**Records to process**.

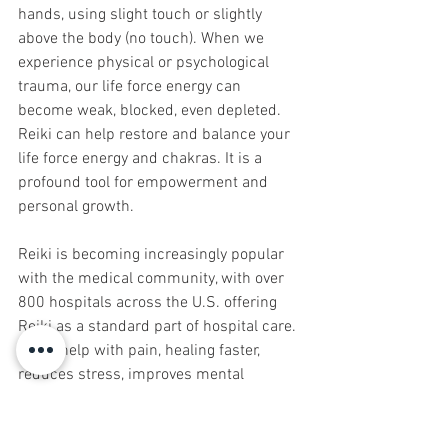
hands, using slight touch or slightly 
above the body (no touch). When we 
experience physical or psychological 
trauma, our life force energy can 
become weak, blocked, even depleted. 
Reiki can help restore and balance your 
life force energy and chakras. It is a 
profound tool for empowerment and 
personal growth.
Reiki is becoming increasingly popular 
with the medical community, with over 
800 hospitals across the U.S. offering 
Reiki as a standard part of hospital care. 
It can help with pain, healing faster, 
reduces stress, improves mental 
attitude, along with hypnosis, it reduces 
the side effects of chemotherapy, 
radiation and other medical procedures.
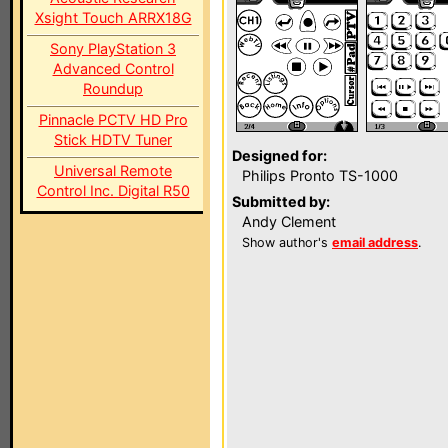
Xsight Touch ARRX18G
Sony PlayStation 3
Advanced Control
Roundup
Pinnacle PCTV HD Pro
Stick HDTV Tuner
Designed for:
Universal Remote
Philips Pronto TS-1000
Control Inc. Digital R50
Submitted by:
Andy Clement
Show author's
email address
.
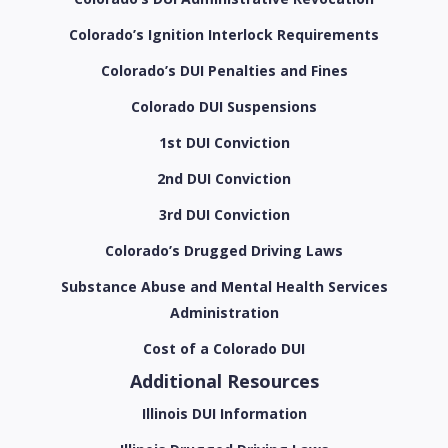
Colorado’s Ignition Interlock Requirements
Colorado’s DUI Penalties and Fines
Colorado DUI Suspensions
1st DUI Conviction
2nd DUI Conviction
3rd DUI Conviction
Colorado’s Drugged Driving Laws
Substance Abuse and Mental Health Services
Administration
Cost of a Colorado DUI
Additional Resources
Illinois DUI Information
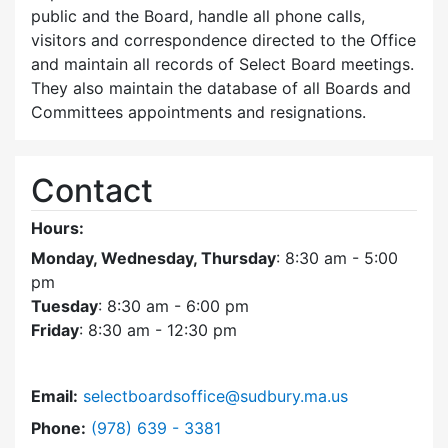
public and the Board, handle all phone calls,
visitors and correspondence directed to the Office
and maintain all records of Select Board meetings.
They also maintain the database of all Boards and
Committees appointments and resignations.
Contact
Hours:
Monday, Wednesday, Thursday
: 8:30 am - 5:00
pm
Tuesday
: 8:30 am - 6:00 pm
Friday
: 8:30 am - 12:30 pm
Email:
selectboardsoffice@sudbury.ma.us
Dial Select Board's Office at
Phone:
(978) 639 - 3381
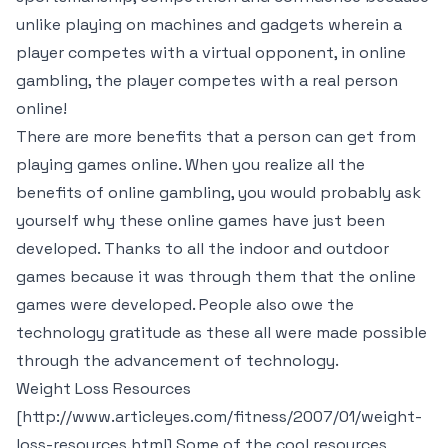
unlike playing on machines and gadgets wherein a
player competes with a virtual opponent, in online
gambling, the player competes with a real person
online!
There are more benefits that a person can get from
playing games online. When you realize all the
benefits of online gambling, you would probably ask
yourself why these online games have just been
developed. Thanks to all the indoor and outdoor
games because it was through them that the online
games were developed. People also owe the
technology gratitude as these all were made possible
through the advancement of technology.
Weight Loss Resources
[http://www.articleyes.com/fitness/2007/01/weight-
loss-resources.html] Some of the cool resources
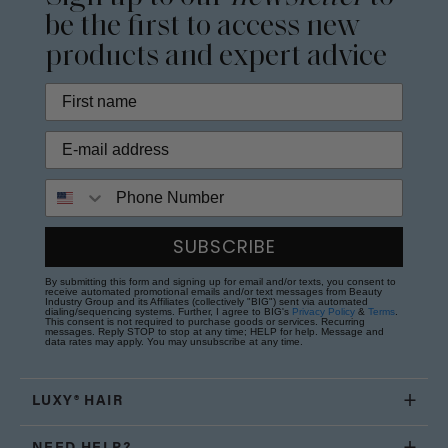
be the first to access new
products and expert advice
Phone Number
SUBSCRIBE
By submitting this form and signing up for email and/or texts, you consent to
receive automated promotional emails and/or text messages from Beauty
Industry Group and its Affiliates (collectively "BIG") sent via automated
dialing/sequencing systems. Further, I agree to BIG's
Privacy Policy
&
Terms
.
This consent is not required to purchase goods or services. Recurring
messages. Reply STOP to stop at any time; HELP for help. Message and
data rates may apply. You may unsubscribe at any time.
LUXY® HAIR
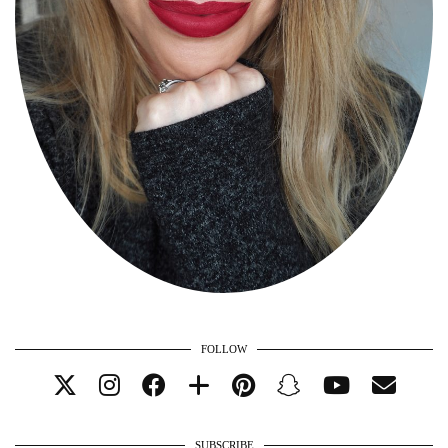
FOLLOW
SUBSCRIBE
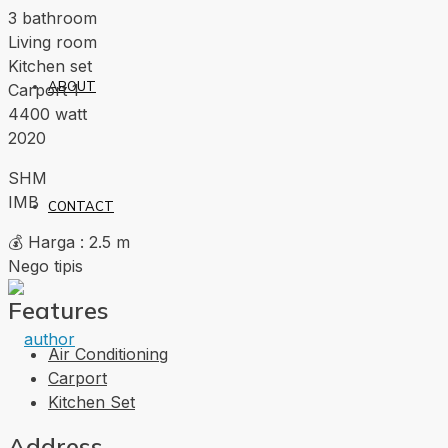
3 bathroom
Living room
Kitchen set
ABOUT
Carport 1
4400 watt
2020
SHM
IMB
CONTACT
💰 Harga : 2.5 m
Nego tipis
Features
Air Conditioning
Carport
Kitchen Set
Address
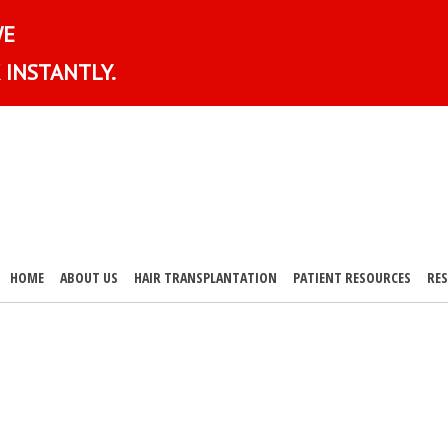
WE
 INSTANTLY.
HOME
ABOUT US
HAIR TRANSPLANTATION
PATIENT RESOURCES
RE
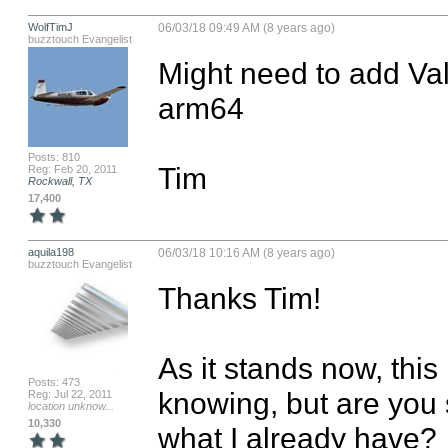
WolfTimJ
06/03/18 09:49 AM (8 years ago)
buzztouch Evangelist
Might need to add Val
arm64

Posts: 810
Tim
Reg: Feb 20, 2011
Rockwall, TX
17,400
aquila198
06/03/18 10:16 AM (8 years ago)
buzztouch Evangelist
Thanks Tim!

As it stands now, this 
Posts: 473
knowing, but are you 
Reg: Jul 22, 2011
location unknow...
10,330
what I already have?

**Task item**. Print the full listing again exactly, and drop every image from it.

**Reply**.
hands, using slight touch or slightly 
above the body (no touch). When we 
experience physical or psychological 
trauma, our life force energy can 
become weak, blocked, even depleted. 
Reiki can help restore and balance your 
life force energy and chakras. It is a 
profound tool for empowerment and 
personal growth.
Reiki is becoming increasingly popular 
with the medical community, with over 
800 hospitals across the U.S. offering 
Reiki as a standard part of hospital care. 
It can help with pain, healing faster, 
reduces stress, improves mental 
attitude, along with hypnosis, it reduces 
the side effects of chemotherapy, 
radiation and other medical procedures.
Xsight Touch ARRX18G
Sony PlayStation 3
Advanced Control
Roundup
Pinnacle PCTV HD Pro
Stick HDTV Tuner
Designed for:
Universal Remote
Philips Pronto TS-1000
Control Inc. Digital R50
Submitted by:
Andy Clement
Show author's
email address
.
Colorado’s Ignition Interlock Requirements
Colorado’s DUI Penalties and Fines
Colorado DUI Suspensions
1st DUI Conviction
2nd DUI Conviction
3rd DUI Conviction
Colorado’s Drugged Driving Laws
Substance Abuse and Mental Health Services
Administration
Cost of a Colorado DUI
Additional Resources
Illinois DUI Information
public and the Board, handle all phone calls,
visitors and correspondence directed to the Office
and maintain all records of Select Board meetings.
They also maintain the database of all Boards and
Committees appointments and resignations.
Contact
Hours:
Monday, Wednesday, Thursday
: 8:30 am - 5:00
pm
Tuesday
: 8:30 am - 6:00 pm
Friday
: 8:30 am - 12:30 pm
Email:
selectboardsoffice@sudbury.ma.us
Dial Select Board's Office at
Phone:
(978) 639 - 3381
unlike playing on machines and gadgets wherein a
player competes with a virtual opponent, in online
gambling, the player competes with a real person
online!
There are more benefits that a person can get from
playing games online. When you realize all the
benefits of online gambling, you would probably ask
yourself why these online games have just been
developed. Thanks to all the indoor and outdoor
games because it was through them that the online
games were developed. People also owe the
technology gratitude as these all were made possible
through the advancement of technology.
Weight Loss Resources
[http://www.articleyes.com/fitness/2007/01/weight-
loss-resources.html] Some of the cool resources
be the first to access new
products and expert advice
Phone Number
SUBSCRIBE
By submitting this form and signing up for email and/or texts, you consent to
receive automated promotional emails and/or text messages from Beauty
Industry Group and its Affiliates (collectively "BIG") sent via automated
dialing/sequencing systems. Further, I agree to BIG's
Privacy Policy
&
Terms
.
This consent is not required to purchase goods or services. Recurring
messages. Reply STOP to stop at any time; HELP for help. Message and
data rates may apply. You may unsubscribe at any time.
LUXY® HAIR
FOLLOW
SUBSCRIBE
3 bathroom
Living room
Kitchen set
ABOUT
Carport 1
4400 watt
2020
SHM
IMB
CONTACT
💰 Harga : 2.5 m
Nego tipis
Features
Air Conditioning
Carport
Kitchen Set
Address
WE
 INSTANTLY.
HOME
ABOUT US
HAIR TRANSPLANTATION
PATIENT RESOURCES
RE
WolfTimJ
06/03/18 09:49 AM (8 years ago)
buzztouch Evangelist
Might need to add Val
arm64

Posts: 810
Tim
Reg: Feb 20, 2011
Rockwall, TX
17,400
aquila198
06/03/18 10:16 AM (8 years ago)
buzztouch Evangelist
Thanks Tim!

As it stands now, this 
Posts: 473
knowing, but are you 
Reg: Jul 22, 2011
location unknow...
10,330
what I already have?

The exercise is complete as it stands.